When I was visiting my friend earlier this spring, she told me she had just coordinated all the logistics around her and her husband’s gravesite. They had purchased a plot for their final resting place and did I want to drive over to take a look?

Well, it wasn’t the sort of activity we typically imbibe in when we’re together and I was taken aback on several levels. I knew neither of them were ill, so my response wasn’t one of alarm. And I am a person who discusses end of life comfortably – if you’ve read this column recently, you would already know this about me. I realized that, at first, I found it a bit unnerving that she knows the very spot where she will be laid to rest one day and that we were going to take a little meander over to it to take a look. She can, in fact, visit her own gravesite whenever the spirit moves her. It seemed like sort of a big deal for her to be going at it all so casually. Then I paused for a moment and realized that I, too, know exactly where my burial site will be. I’ve known for a really long time, so I’m not sure why I was startled by her announcement.

Many members of my family came to rest at what we now call the Family Plot. It’s where my grandparents were first laid to rest and my parents after them. It expanded to include aunts and cousins – all the people who used to gather for special meals at Nana’s house. It’s on a peaceful hill under a large tree and, although I don’t pay respects there very often anymore, when I do it feels serene.

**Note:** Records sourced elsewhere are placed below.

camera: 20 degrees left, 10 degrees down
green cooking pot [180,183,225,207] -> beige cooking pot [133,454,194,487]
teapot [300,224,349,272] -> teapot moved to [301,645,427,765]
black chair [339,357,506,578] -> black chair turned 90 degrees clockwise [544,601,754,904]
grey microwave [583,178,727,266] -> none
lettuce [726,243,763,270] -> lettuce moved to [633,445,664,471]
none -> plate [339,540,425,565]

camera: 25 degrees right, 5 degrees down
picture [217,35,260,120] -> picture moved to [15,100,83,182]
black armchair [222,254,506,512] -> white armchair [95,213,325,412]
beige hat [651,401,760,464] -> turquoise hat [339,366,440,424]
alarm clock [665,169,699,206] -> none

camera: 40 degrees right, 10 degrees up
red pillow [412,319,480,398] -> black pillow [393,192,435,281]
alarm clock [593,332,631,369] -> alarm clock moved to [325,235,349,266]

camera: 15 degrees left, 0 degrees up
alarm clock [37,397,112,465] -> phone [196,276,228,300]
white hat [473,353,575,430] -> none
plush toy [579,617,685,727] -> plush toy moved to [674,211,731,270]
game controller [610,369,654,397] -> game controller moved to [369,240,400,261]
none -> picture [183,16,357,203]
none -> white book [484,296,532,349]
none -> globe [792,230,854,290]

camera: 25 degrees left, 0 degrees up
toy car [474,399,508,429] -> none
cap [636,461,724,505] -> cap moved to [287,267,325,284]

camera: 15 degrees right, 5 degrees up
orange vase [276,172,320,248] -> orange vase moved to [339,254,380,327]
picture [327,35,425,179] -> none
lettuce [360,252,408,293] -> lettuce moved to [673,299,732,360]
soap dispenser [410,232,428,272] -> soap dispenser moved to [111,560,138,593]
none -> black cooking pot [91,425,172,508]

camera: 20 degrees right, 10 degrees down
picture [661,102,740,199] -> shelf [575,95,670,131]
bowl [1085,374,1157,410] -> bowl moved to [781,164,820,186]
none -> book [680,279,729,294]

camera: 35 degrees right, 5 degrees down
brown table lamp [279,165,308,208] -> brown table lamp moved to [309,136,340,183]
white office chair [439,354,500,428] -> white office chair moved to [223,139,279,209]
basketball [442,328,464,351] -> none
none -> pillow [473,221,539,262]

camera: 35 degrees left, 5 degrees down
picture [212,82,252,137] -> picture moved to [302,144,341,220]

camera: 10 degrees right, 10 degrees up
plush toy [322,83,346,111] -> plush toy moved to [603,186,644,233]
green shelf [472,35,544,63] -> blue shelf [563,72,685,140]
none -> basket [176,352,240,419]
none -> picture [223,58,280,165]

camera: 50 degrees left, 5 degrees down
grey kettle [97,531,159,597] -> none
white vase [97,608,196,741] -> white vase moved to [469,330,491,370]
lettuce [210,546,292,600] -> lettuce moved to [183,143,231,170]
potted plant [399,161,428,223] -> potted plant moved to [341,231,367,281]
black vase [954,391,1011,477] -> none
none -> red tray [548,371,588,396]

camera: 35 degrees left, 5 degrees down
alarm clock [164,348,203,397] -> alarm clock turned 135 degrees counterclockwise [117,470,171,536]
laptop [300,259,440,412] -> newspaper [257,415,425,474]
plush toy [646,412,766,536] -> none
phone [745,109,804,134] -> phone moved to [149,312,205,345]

I always have found graveyards to be incredibly deep feeling places to spend time. They carry a certain splendour for me. At the small town where I used to live, I would ride my bike out to the country cemetery pulling my daughter in the kiddie bike trailer. We would stroll among the flowers and she would be more interested in looking for rocks and bugs. One day I was sitting on a small patch of grass near the entrance, watching her toddle around searching for her next discovery. At one point she wandered over to me and asked what I was doing. I thought about it for a minute and then replied, “Reflecting.” She sniffed the air a bit and said, “But I don’t smell anything.”

Ah, talking about burial sites and death, and then sharing something lighthearted at the same time seems inappropriate somehow. Yet it’s totally appropriate and important from another perspective. We can cry buckets of tears and feel the full loss of someone when they pass on, and we can reflect respectfully at the gravesites that we visit, but we can still feel the wonderful gamut of living. That includes the relief and joy of laughter, thank goodness.

So my friend and I drove down the valley to the little church. It was a small cemetery, set adjacent to the chapel and surrounded by exquisite cherry trees that happened to be in full bloom.

“Oh yes, this will do beautifully,” I told her, and we carried on with our day.